I was the only open register tonight and I just sold condoms and chocolate frosting to the ex..
i think beer pong is the only time ive ever found a use for geometry
I just wished the taco bell drive thru guy a happy cinco de mayo. Who says arizonians hate mexicans?
well considering we left the bathroom with the mirror off the wall, a bloody nose, and clothes all messed up they assume im just a coke whore now..
People Are Arguing Over This Guy’s Petty Reaction To Splitting Lunch With His Co-Worker
Her exstacy made her nickname everyone David. Nobody knows who the fuck she's talking to so we just say no to everything she says. She's crying.
Either I'm spending too much time drinking or my perfume is starting to smell like a pineapple vodka.

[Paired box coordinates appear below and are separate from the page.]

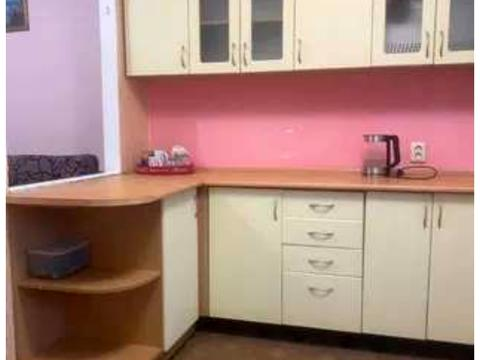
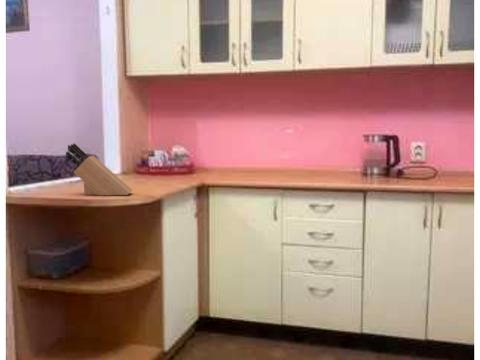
+ knife block [65,142,133,196]
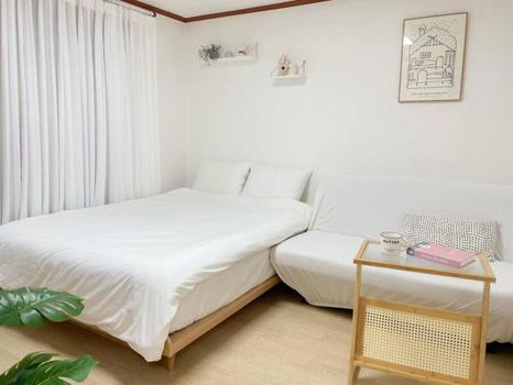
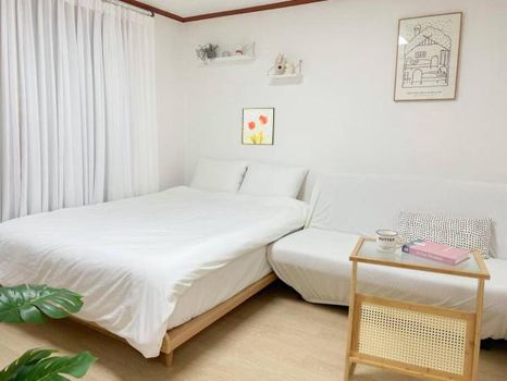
+ wall art [240,107,275,146]
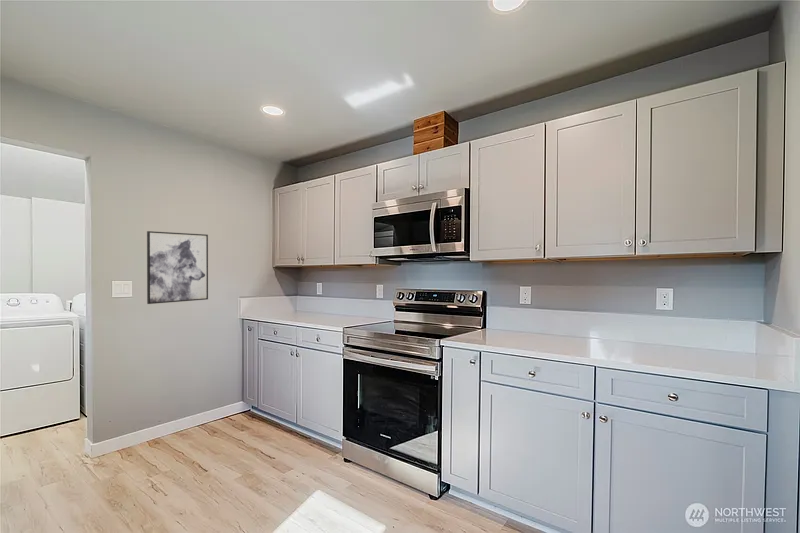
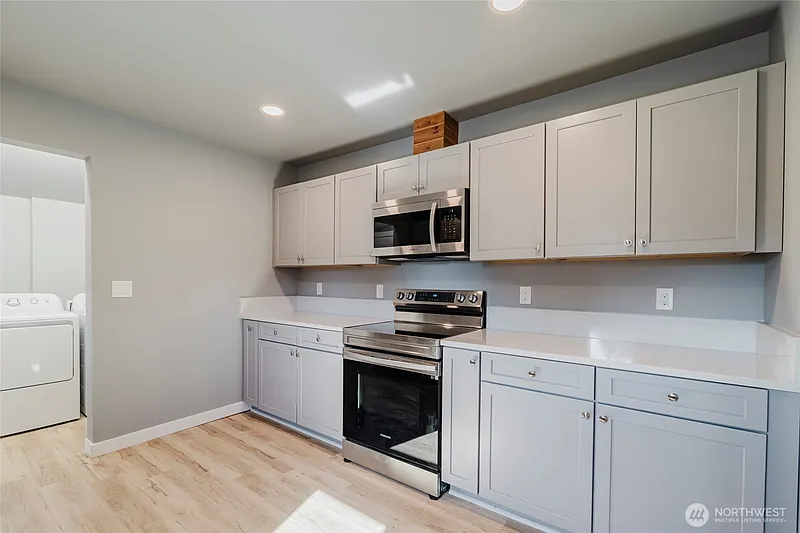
- wall art [146,230,209,305]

I kind of drew a blank when the doctor asked me how I got super glue up my nose.
You said that about some fat chick sitting on the base of a lamp post and puking. Downright heroic.
Again? Most people check out of hotels, they don't escape from them
Girl Logs Into Twitter Only To Find Out Her Dad Is Trending For The Most Outrageous Reason
I'm reliable. I always make it home. I always throw up in the street too.
You can't honestly expect me to maintain an erection when you have the Glen Beck show on
If I stopped drinking I'd have to take up murdering.
Vodka Red Bull is like your spinach if you were Popeye
I described my life as a 7 layer cake of death
I'm no doctor but I don't think balls are supposed to look like that.